Instructions →
- 1) In the passage on data types and spatial indexing, what kind of surface is a quadtree said to be most useful for?
- 2) Write out, word for word, the part of the passage on data types and spatial indexing that opens with the words containing "Smallserial, Serial, Bigserial" and closes with "that is auto-incrementing.".

*** Page text Section Begins ***

Variable-length bit string
Where size is the length of the bit string.

Smallint, Int, Bigint

Equivalent to int2, int4, or int8, as .2-byte, 4-byte or 8-byte signed integer, respectively.

Smallserial, Serial, Bigserial

Auto-incrementing integer value which is equivalent to serial2, serial4 or serial 8, as 2-byte, 4-byte or 8-byte signed integer, respectively.
2-byte signed integer that is auto-incrementing.

numeric(m,d)

Where m is the total digits and d is the number of digits after the decimal.

Real, Double Precision

4-byte, single precision, floating-point number; 8-byte, double precision, floating-point number, respectively

Money

Currency value.

Bool, Boolean

Logical boolean data type - true or false

 

 

3.2 Spatial Indexing

Indexing, particularly spatial indexing is a major part of the physical data model design of geospatial databases because a common user task involves spatial querying. Among the most popular of spatial indexes are the quadtree, R-Tree, B-Tree and Hash.  A quadtree is most useful for tiled surfaces because of the regularity of the tiles. The spatial domain is decomposed into quadrants, and each quadrant is further sub-divided into quadrants. With iteration a tree is formed for rapid access to the tiles. For vector objects in a space, the R-Tree is used. Each spatial object (e.g., polygon) has a minimum enclosing rectangle (MER) that encompasses the boundary of polygon.  MERs can be aggregated to summarize regions of spatial objects, and are added.   Objects are added to an MER within the index that will lead to the smallest increase in its size. A B-Tree has been useful for single dimensional work; a single dimension offering a range of data values, e.g, parcel size, over which the index is developed. A Hash-Table has been useful for computing foreign keys.

  • Quadtree: often a preferred method for indexing spatial tiles
  • R-tree: often a preferred method for indexing spatial data objects, e.g. polygons. lines and points, are grouped using the MER.
  • B-tree: a self-balancing tree data structure supporting a data sort with searches, sequential access, insertions, and deletions in logarithmic time
  • Hash function: computes an index of buckets or slots in which desired value can be found

 

4. Schema Diagram of a Physical Data Model

The schema diagram below includes that information using the data type formats from PostgreSQL software.

*** Page text Section Ends ***
*** Data for review Section Begins ***

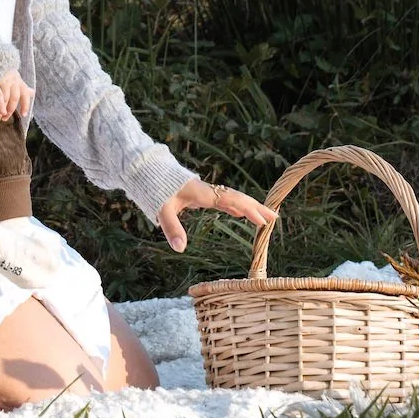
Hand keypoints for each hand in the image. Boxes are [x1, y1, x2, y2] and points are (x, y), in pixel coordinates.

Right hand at [0, 70, 33, 123]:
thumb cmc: (4, 74)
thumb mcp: (15, 79)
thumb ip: (23, 87)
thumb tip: (32, 92)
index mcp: (19, 82)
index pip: (25, 94)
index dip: (25, 104)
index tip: (24, 115)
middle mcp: (13, 81)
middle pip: (14, 98)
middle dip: (10, 110)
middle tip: (5, 118)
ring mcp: (4, 82)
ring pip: (5, 99)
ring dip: (2, 111)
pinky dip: (0, 106)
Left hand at [157, 177, 276, 254]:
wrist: (144, 168)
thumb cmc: (153, 187)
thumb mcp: (161, 209)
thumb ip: (172, 228)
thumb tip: (180, 249)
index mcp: (202, 193)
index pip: (231, 200)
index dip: (248, 209)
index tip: (263, 220)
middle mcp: (207, 190)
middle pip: (236, 198)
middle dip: (256, 207)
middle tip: (274, 218)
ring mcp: (204, 191)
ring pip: (231, 198)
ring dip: (247, 207)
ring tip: (262, 217)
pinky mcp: (198, 193)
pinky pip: (222, 199)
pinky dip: (233, 206)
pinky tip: (237, 213)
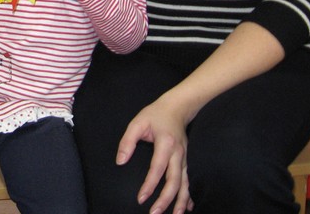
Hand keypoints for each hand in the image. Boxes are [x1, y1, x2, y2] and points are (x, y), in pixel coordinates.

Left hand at [116, 98, 192, 213]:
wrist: (177, 107)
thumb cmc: (155, 115)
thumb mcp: (137, 123)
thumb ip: (127, 141)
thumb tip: (120, 161)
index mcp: (165, 144)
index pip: (157, 169)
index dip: (150, 185)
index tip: (141, 198)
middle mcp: (178, 153)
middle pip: (174, 181)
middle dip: (166, 199)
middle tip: (155, 213)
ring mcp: (184, 158)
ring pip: (185, 183)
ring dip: (180, 201)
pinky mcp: (186, 160)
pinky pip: (189, 180)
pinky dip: (189, 194)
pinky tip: (188, 207)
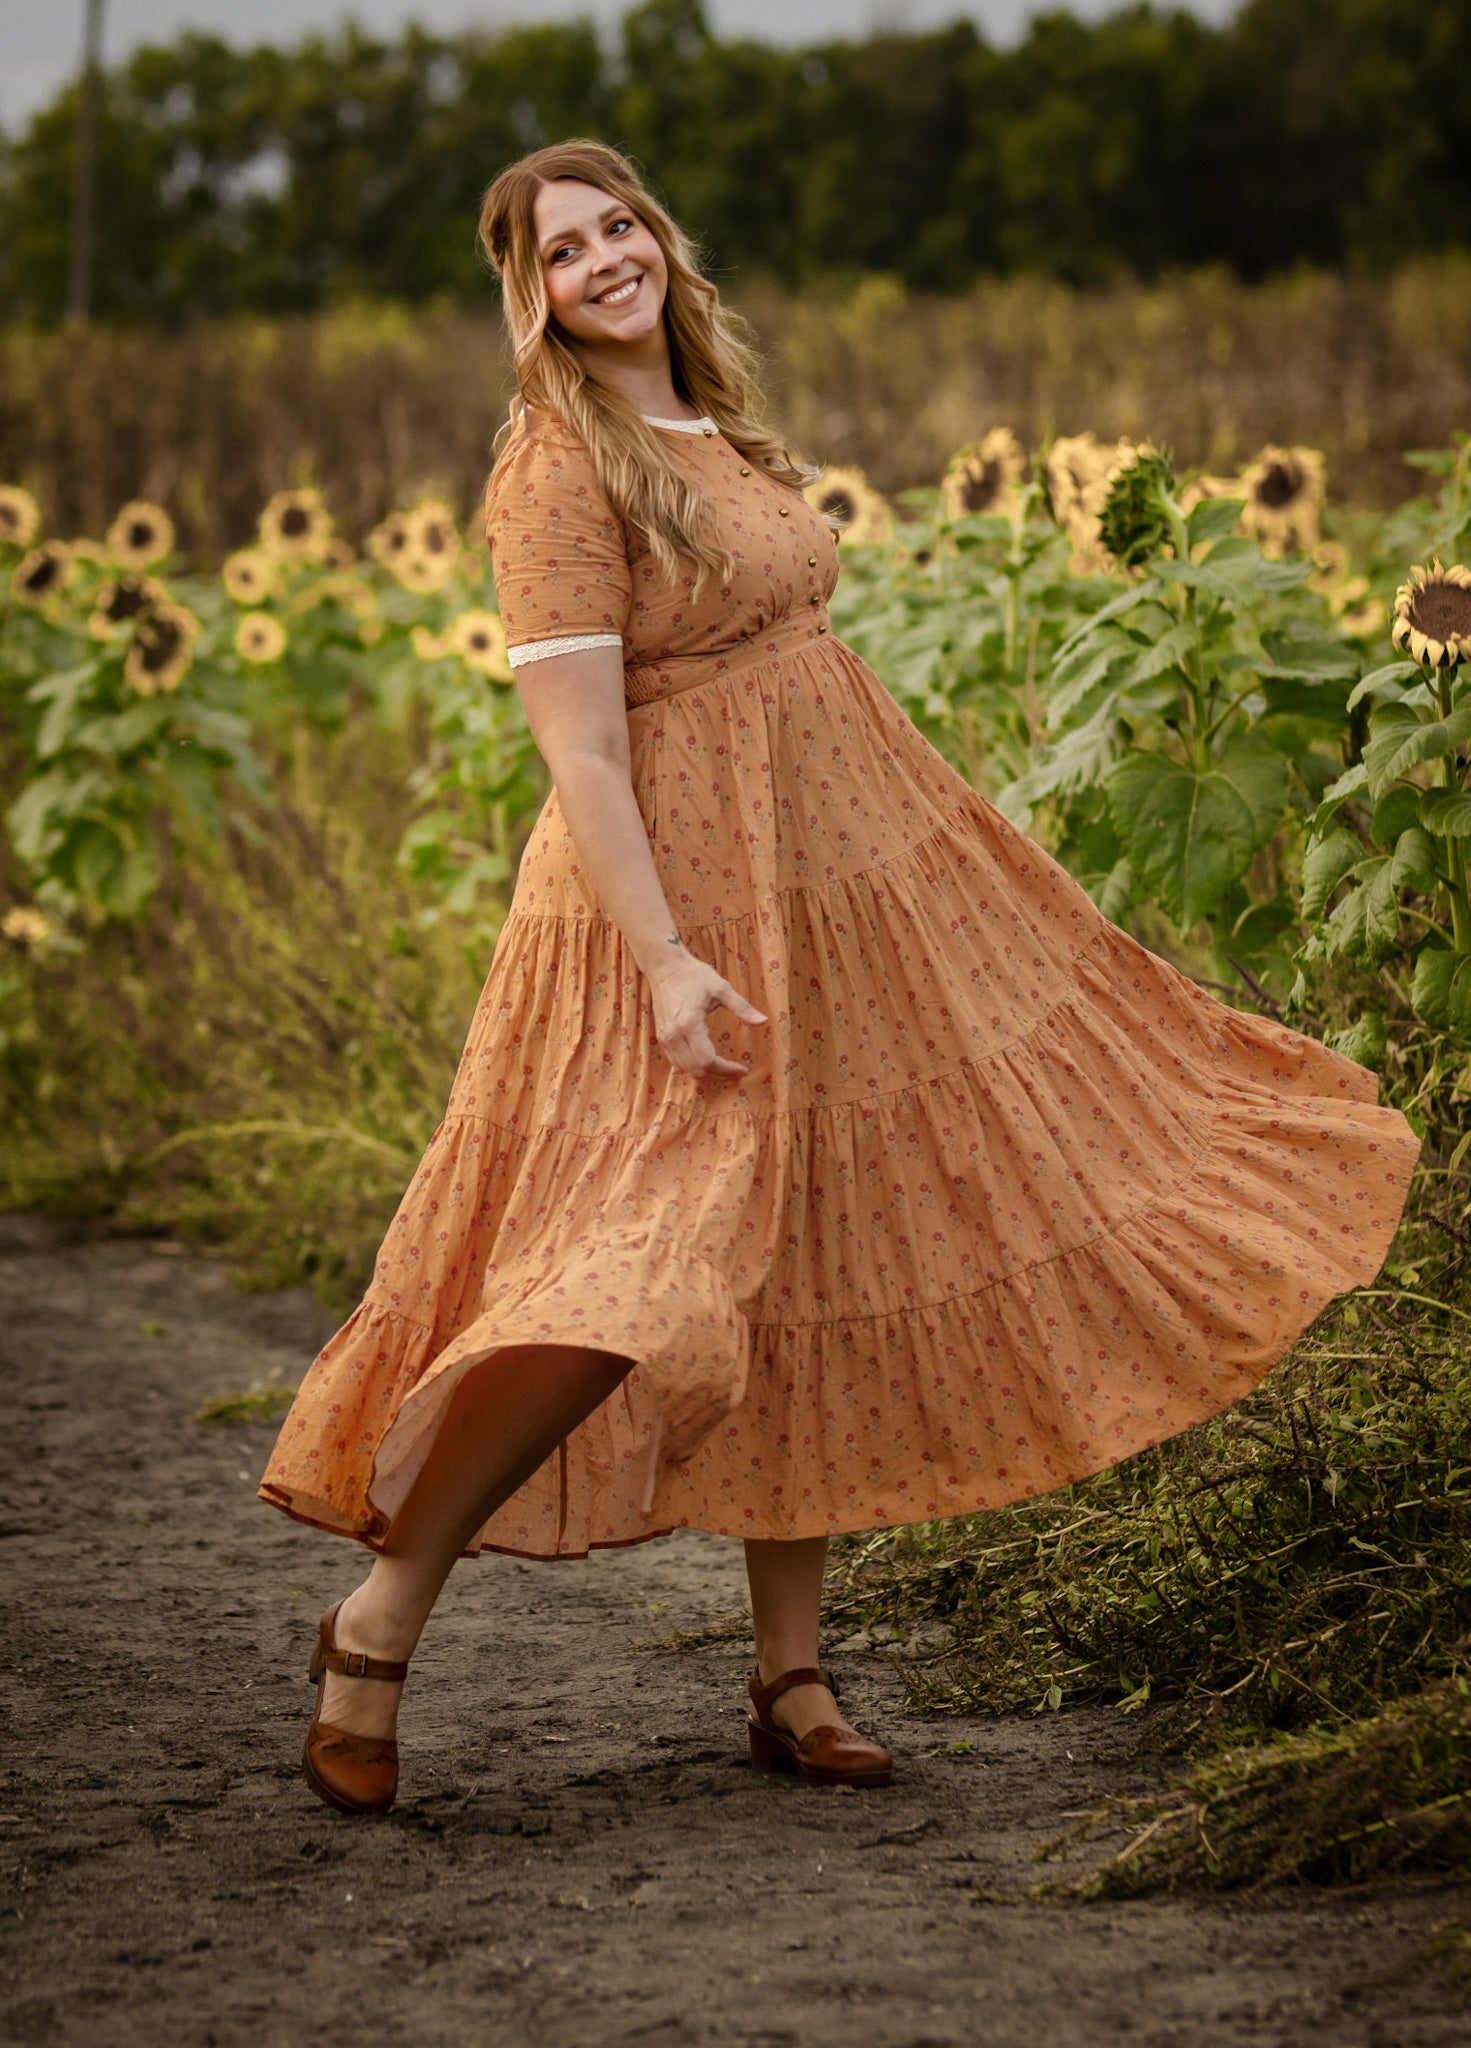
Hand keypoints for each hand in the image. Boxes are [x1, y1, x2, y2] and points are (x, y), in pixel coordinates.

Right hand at [648, 951, 766, 1077]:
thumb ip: (742, 1007)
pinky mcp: (661, 1037)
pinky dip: (692, 1067)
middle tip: (737, 1072)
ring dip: (706, 1074)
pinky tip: (707, 1061)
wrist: (664, 967)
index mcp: (690, 1024)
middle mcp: (674, 1035)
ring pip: (685, 1070)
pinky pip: (676, 1062)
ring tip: (725, 1069)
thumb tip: (764, 1022)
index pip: (708, 1061)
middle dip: (719, 1075)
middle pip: (697, 1070)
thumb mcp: (721, 988)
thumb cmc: (694, 974)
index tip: (743, 1068)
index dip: (727, 1070)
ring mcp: (665, 1038)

*** Data for review Section Ends ***

Answers for each item →
- 1) Tiled surfaces, because of the regularity of the tiles.

- 2)
Smallserial, Serial, Bigserial

Auto-incrementing integer value which is equivalent to serial2, serial4 or serial 8, as 2-byte, 4-byte or 8-byte signed integer, respectively.
2-byte signed integer that is auto-incrementing.